Schematic illustration of the mechanism of action of sPRR. sPRR is generated from the intercalated cells and secreted to the lumen. Then, sPRR binds FZD8 in a receptor complex on apical membrane of principal cells, resulting in activation of β-catenin which promotes cAMP accumulation, ultimately leading to increased AQP2 transcription and enhanced urine concentration. Adapted from Fig. 8 with modifications of a previous study⁸⁹.

Recent studies have demonstrated that PRR selectively targets α-ENaC in the renal medulla. This is unexpected in light of the traditional view of CCD as a major site for active sodium transport along the CD. It is however unclear as to what signaling mechanism mediates PRR regulation of α-ENaC expression and whether this phenomenon has a broader implication in other types of hypertension in addition to the AngII infusion model.

Na⁺ and water reabsorption in the CD is traditionally thought to be independently controlled by Aldo and AVP. The capability of PRR to simultaneously target both ENaC and AQP2 suggests a common regulatory pathway mediated by PRR that coordinates renal handling of Na⁺ and water. While PRR is shown to mediate the antidiuretic action of AVP, it remains elusive whether PRR expression in the CD is also regulated by Aldo. If so, what mechanisms coordinate the actions of AVP and aldosterone in modulating the expression/activity of PRR?

The discovery of prorenin as a possible physiological ligand of PRR in regulation of Na⁺ and water transport sheds new lights on the long-debated relationship between PRR and the RAS. Strong in vitro data demonstrates that prorenin in the nanomolar range stimulates ENaC activity and AQP2 expression in the CD cells whereas renin is largely effective.
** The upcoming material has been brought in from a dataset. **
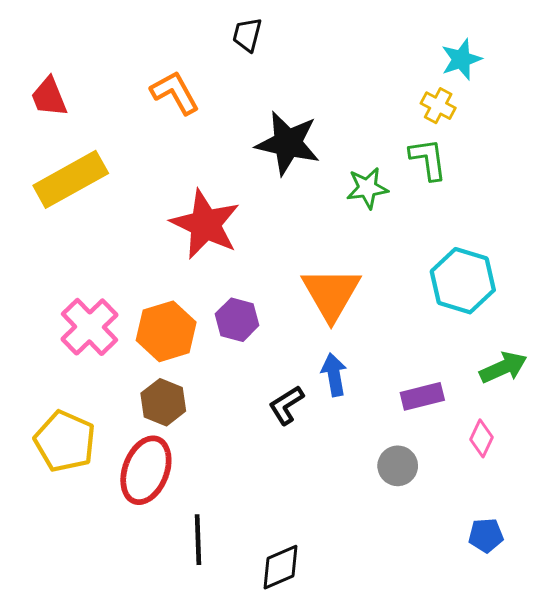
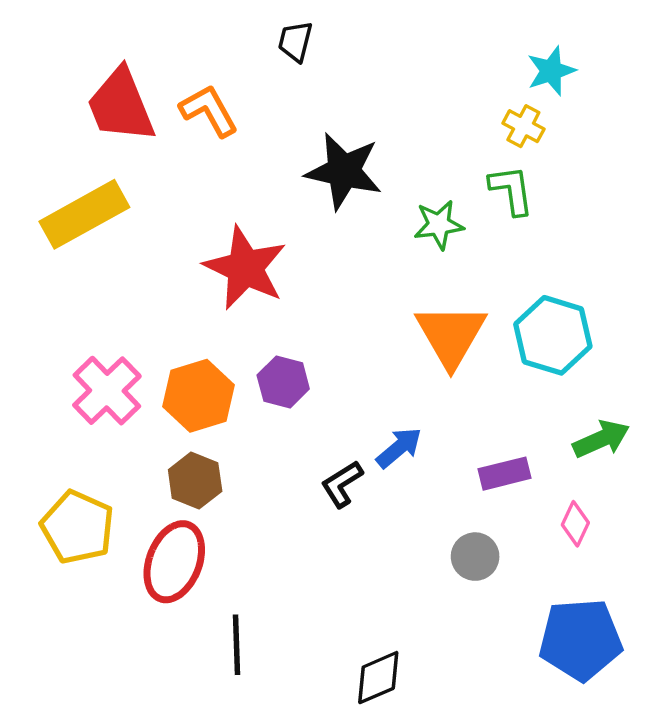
red trapezoid: (49, 97) -> (121, 105), moved, size x1.6
orange triangle: (331, 294) -> (451, 335), moved
blue arrow: (334, 375) -> (399, 448), turned 60
blue pentagon: (486, 535) -> (580, 640), size x2.0
black diamond: (280, 567) -> (378, 678), moved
Furthermore, these effects of prorenin are independent of the canonical activity of the RAS. However, the in vivo data to support prorenin as a true physiological ligand of PRR is insufficient. In particular, the conditional deletion of renin and PRR in the CD or the whole nephron doesn’t produce the same phenotype. This observation may indicate an additional as yet unknown physiological ligand of PRR may exist in regulation of water homeostasis. Another possibility is that prorenin from extrarenal source may act in an endocrine fashion to activate renal PRR.
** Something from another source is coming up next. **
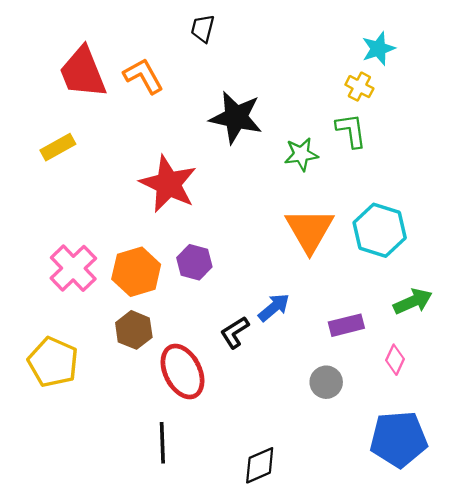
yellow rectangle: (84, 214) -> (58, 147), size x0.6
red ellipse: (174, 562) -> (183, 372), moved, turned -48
PRR is associated with V-ATPase with a truncated fragment of PRR, M8.9, as an important component of the H⁺-ATPase complex. PRR has been shown to be an important determinant of V-ATPase activity in the intercalated cells, promoting urine acidification following an acid load. In addition, nephron PRR deletion causes renal structural abnormalities characterized by prominent autophagosome accumulation in the TAL. In the latter case, it is likely that V-ATPase activity of PRR in the TAL may contribute to cell survival through regulation of organelle acidification and autophagy.

The diversity of PRR’s biological functions may be ascribed to the protease-mediated cleavage that generates the two distinct subunits, sPRR and M8.9. It is likely that following the cleavage, sPRR serves a paracrine function to regulate Na⁺ and water transport in the principal cells whereas M8.9 retains in the intercalated cells to control proton secretion (Fig. 6). I anticipate that a further investigation of the functions of PRR’s different domains will provide novel insights into the complex role of PRR in the kidney.

Fig. 6.

The proposed functions of PRR’s different domains generated by protease-mediated cleavage. After the cleavage, sPRR serves a paracrine function to control water and Na⁺ reabsorption in the principal cells via regulation of AQP2 and ENaC. M8.9 likely retains in the intercalated cells to control proton secretion to the urine. In addition, V-ATPase activity of M8.9 may also regulate vesicle acidification needed for some basic cellular functions such as autophagy, signal transduction, etc.